29. Bu kapsamda haklarındaki soruşturma süreci kovuşturmaya yer
olmadığı kararıyla veya kovuşturma süreci beraat kararıyla sonuçlanan kişilerin
-5271 sayılı Kanun'un 141. maddesinin (1) numaralı fıkrasının (e) bendi
uyarınca- yakalama veya tutuklama tedbirlerinin kanuna uygun olup olmadığından
bağımsız olarak tazminat isteminde bulunmaları mümkün olduğu gibi -anılan
fıkranın (a) bendi uyarınca- bu tedbirlerin kanuna aykırı olduğu iddiasıyla
tazminat talep etme imkânları da mevcuttur.
30. Anayasa Mahkemesi; haklarında verilen kovuşturmaya yer
olmadığı veya beraat kararı kesinleşen kişiler yönünden de 5271 sayılı Kanun'da
öngörülen tazminat davası açma yolunun bireysel başvuru öncesinde tüketilmesi
gerektiğini ifade etmiştir (Hüseyin Hançer,
B. No: 2013/8319, 7/1/2016, §§ 37-41; Bilal
Canpolat, B. No: 2014/983, 18/5/2016, §§ 37-43; Kamil Erdoğan, B. No: 2017/4023,
19/4/2018, §§ 38-42).
31. Somut olayda şahsına uygulanan tutuklama tedbirinin hukuki
olmadığını ileri süren başvurucu hakkında 12/9/2019 tarihinde verilen
kovuşturmaya yer olmadığına dair kararın 12/10/2019 tarihinde kesinleştiği,
kararın kesinleştiği tarihten itibaren 5271 sayılı Kanun'un 141. maddesinin (1)
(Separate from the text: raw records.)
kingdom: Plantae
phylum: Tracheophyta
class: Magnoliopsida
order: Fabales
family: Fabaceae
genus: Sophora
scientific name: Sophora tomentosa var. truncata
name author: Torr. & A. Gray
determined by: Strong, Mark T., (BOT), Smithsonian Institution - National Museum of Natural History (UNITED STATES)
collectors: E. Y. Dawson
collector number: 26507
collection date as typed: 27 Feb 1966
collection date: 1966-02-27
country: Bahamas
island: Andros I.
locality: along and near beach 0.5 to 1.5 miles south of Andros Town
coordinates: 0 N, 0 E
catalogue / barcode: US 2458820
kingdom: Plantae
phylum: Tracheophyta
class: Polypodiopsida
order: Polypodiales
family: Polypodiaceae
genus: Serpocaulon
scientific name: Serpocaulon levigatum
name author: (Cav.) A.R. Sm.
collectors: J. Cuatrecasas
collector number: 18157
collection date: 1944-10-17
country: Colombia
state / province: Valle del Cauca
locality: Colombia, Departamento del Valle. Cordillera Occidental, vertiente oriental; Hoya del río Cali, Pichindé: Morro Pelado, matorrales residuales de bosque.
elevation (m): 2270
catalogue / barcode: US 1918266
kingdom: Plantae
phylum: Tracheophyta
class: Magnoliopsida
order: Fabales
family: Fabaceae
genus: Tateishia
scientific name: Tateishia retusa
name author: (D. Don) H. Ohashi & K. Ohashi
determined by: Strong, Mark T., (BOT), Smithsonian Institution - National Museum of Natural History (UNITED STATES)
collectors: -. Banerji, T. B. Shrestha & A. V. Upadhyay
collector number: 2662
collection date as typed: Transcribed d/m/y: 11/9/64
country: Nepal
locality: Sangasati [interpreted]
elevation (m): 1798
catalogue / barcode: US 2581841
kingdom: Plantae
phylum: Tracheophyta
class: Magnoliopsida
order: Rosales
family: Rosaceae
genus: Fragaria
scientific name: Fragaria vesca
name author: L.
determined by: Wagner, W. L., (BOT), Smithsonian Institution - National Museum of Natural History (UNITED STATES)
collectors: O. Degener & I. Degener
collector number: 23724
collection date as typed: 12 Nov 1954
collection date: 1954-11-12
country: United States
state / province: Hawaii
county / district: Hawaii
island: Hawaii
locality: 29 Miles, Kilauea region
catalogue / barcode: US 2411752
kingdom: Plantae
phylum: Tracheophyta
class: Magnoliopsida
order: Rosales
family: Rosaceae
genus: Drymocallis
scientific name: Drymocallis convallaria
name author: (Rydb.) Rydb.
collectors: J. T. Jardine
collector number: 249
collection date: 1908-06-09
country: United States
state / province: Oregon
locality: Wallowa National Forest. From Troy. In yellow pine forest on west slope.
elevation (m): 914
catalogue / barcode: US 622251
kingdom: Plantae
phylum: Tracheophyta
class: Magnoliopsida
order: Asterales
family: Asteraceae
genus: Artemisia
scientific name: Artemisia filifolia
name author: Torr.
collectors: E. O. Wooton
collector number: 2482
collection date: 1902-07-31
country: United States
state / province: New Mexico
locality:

numaralı fıkrasının (a) ve (e) bentleri uyarınca başvurucunun tazminat
talebinde bulunma imkânına sahip olduğu anlaşıldığından 5271 sayılı Kanun'un
141. maddesinde belirtilen dava yolunun başvurucunun durumuna uygun, telafi
kabiliyetini haiz, etkili bir hukuk yolu olduğu ve bu olağan başvuru yolu
tüketilmeden yapılan bireysel başvurunun incelenmesinin bireysel başvurunun ikincil niteliği ile bağdaşmadığı sonucuna
varılmıştır.
32. Açıklanan gerekçelerle başvuru
yollarının tüketilmemiş olması nedeniyle başvurunun kabul edilemez
olduğuna karar verilmesi gerekir.
VI. HÜKÜM
Açıklanan gerekçelerle;
A. Tutuklamanın hukuki olmadığına ilişkin iddianın başvuru yollarının tüketilmemiş olması
nedeniyle KABUL EDİLEMEZ OLDUĞUNA,
B. Yargılama giderlerinin başvurucu üzerinde BIRAKILMASINA
27/2/2020 tarihinde OYBİRLİĞİYLE karar verildi.